I test audiologici possono identificare pattern di perdita uditiva che potrebbero non essere evidenti nella vita quotidiana. Possono includere audiometria tonale, test del parlato, timpanometria e talvolta ulteriori test dell’orecchio interno. Questo è importante perché l’acufene costante è spesso correlato ad alterazioni del sistema uditivo, mentre l’acufene pulsatile solleva ulteriori domande sul flusso sanguigno o sulla pressione vicino all’orecchio.
Gli specialisti pongono anche domande molto pratiche: il suono è da un lato o da entrambi? Corrisponde al polso? Cambia quando giri la testa, premi delicatamente sul collo, fai esercizio, ti sdrai o ti alzi in piedi? Ci sono perdita dell’udito, sensazione di orecchio pieno, capogiri, mal di testa, alterazioni della vista o sintomi neurologici? Questi dettagli aiutano a decidere se ulteriori esami di imaging siano utili e quale test sia più appropriato.
Cosa può e non può significare un imaging rassicurante
Un imaging per lo più normale può essere un buon segno. Può significare che non ci sono una massa evidente, un processo osseo distruttivo, un aneurisma importante, un grosso coagulo, un restringimento arterioso di alto grado o un problema cerebrale acuto. Molte persone con acufene non hanno un reperto di imaging pericoloso.
Allo stesso tempo, un imaging normale non significa che il sintomo sia immaginario. Inoltre, non sempre fornisce un’unica spiegazione.
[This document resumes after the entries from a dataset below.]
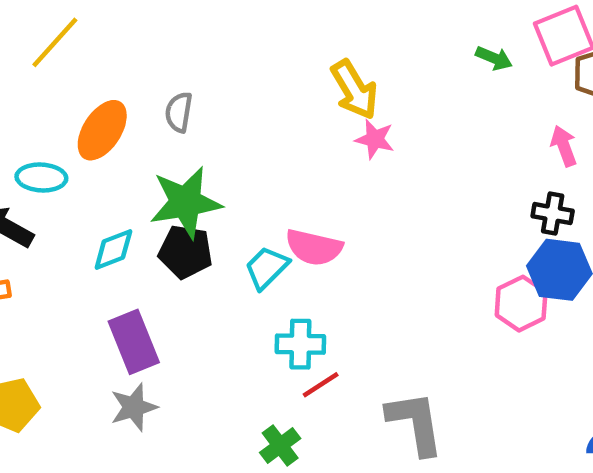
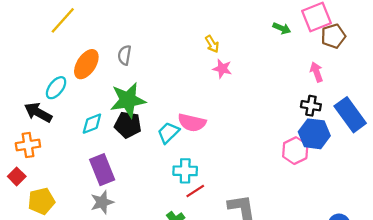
yellow arrow: (354, 90) -> (212, 44), size x0.6
cyan ellipse: (41, 177) -> (56, 88), turned -55

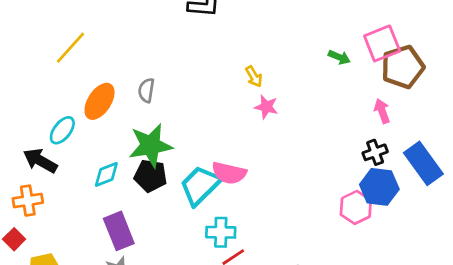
brown pentagon: (333, 36) -> (403, 67), size x1.4
black cross: (311, 106) -> (375, 152), turned -30
cyan trapezoid: (168, 133) -> (200, 185), size x1.5

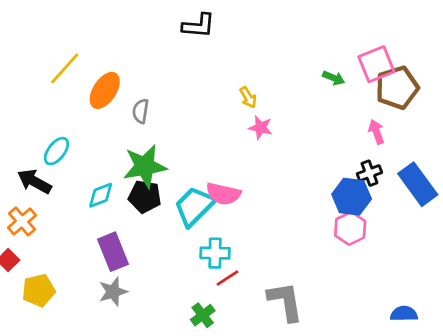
orange ellipse: (99, 101) -> (105, 90), moved
blue hexagon: (379, 187) -> (352, 197), moved
orange cross: (28, 201) -> (22, 221), turned -32

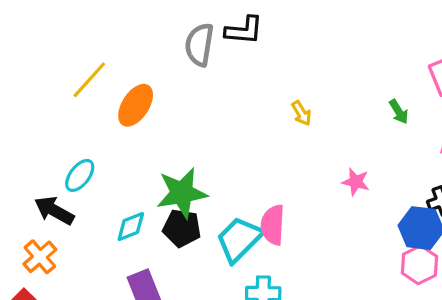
green arrow: (334, 78) -> (399, 112), moved, turned 35
gray semicircle: (141, 111) -> (199, 45), moved, size x1.5
pink star: (261, 128) -> (356, 182), moved
pink semicircle: (223, 194) -> (273, 225), turned 80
L’acufene può derivare da alterazioni del sistema uditivo, dal flusso vascolare vicino all’orecchio, da condizioni correlate alla pressione, da fattori mandibolari o cervicali, da effetti dei farmaci o da più di un contributore contemporaneamente.
- Chiedi che cosa l’esame era progettato per escludere. Una MRA del capo, una MRV, una CTA e una TC dell’osso temporale rispondono a domande diverse.
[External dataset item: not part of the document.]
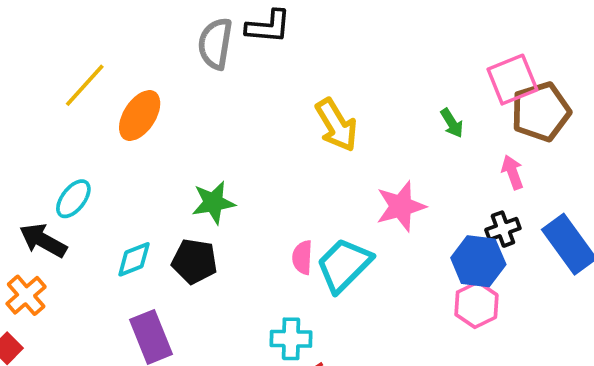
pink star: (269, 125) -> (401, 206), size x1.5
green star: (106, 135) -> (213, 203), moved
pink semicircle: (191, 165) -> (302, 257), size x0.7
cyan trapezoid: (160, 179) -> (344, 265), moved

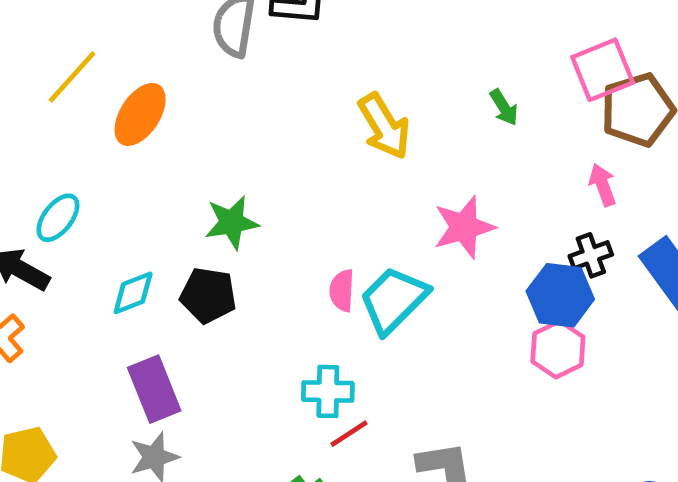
green arrow: (452, 123) -> (504, 107), moved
- Chiedi se il lato di eventuali varianti corrisponde al sintomo. Una variante venosa a sinistra può essere più rilevante se il suono è a sinistra.
- Chiedi se sono state riviste le immagini sorgente. Alcuni reperti sottili non sono affidabili sulle sole immagini ricostruite.
- Chiedi se è stata completata una valutazione audiologica. I risultati degli esami dell’udito possono guidare il passo successivo.
Quando parlare con il medico
Parla con il tuo medico, otorinolaringoiatra, neurotologo, neurologo o specialista neurovascolare se l’acufene pulsatile persiste, è monolaterale, sta peggiorando o rimane inspiegato dopo l’imaging iniziale. Porta con te i referti radiologici ufficiali e, quando possibile, le immagini effettive per la revisione.
Rivolgiti urgentemente a un medico se l’acufene si verifica insieme a perdita improvvisa dell’udito, nuova debolezza o intorpidimento, caduta di un lato del viso, difficoltà a parlare, mal di testa improvviso e intenso, svenimento, nuova perdita della vista, confusione o nuova vertigine intensa. Questi sintomi possono segnalare condizioni che richiedono una valutazione tempestiva.
Ricorda: queste informazioni hanno scopo educativo generale e non costituiscono una diagnosi. Il miglior passo successivo dipende dai tuoi sintomi, dalla visita, dai risultati degli esami dell’udito e dall’interpretazione radiologica completa.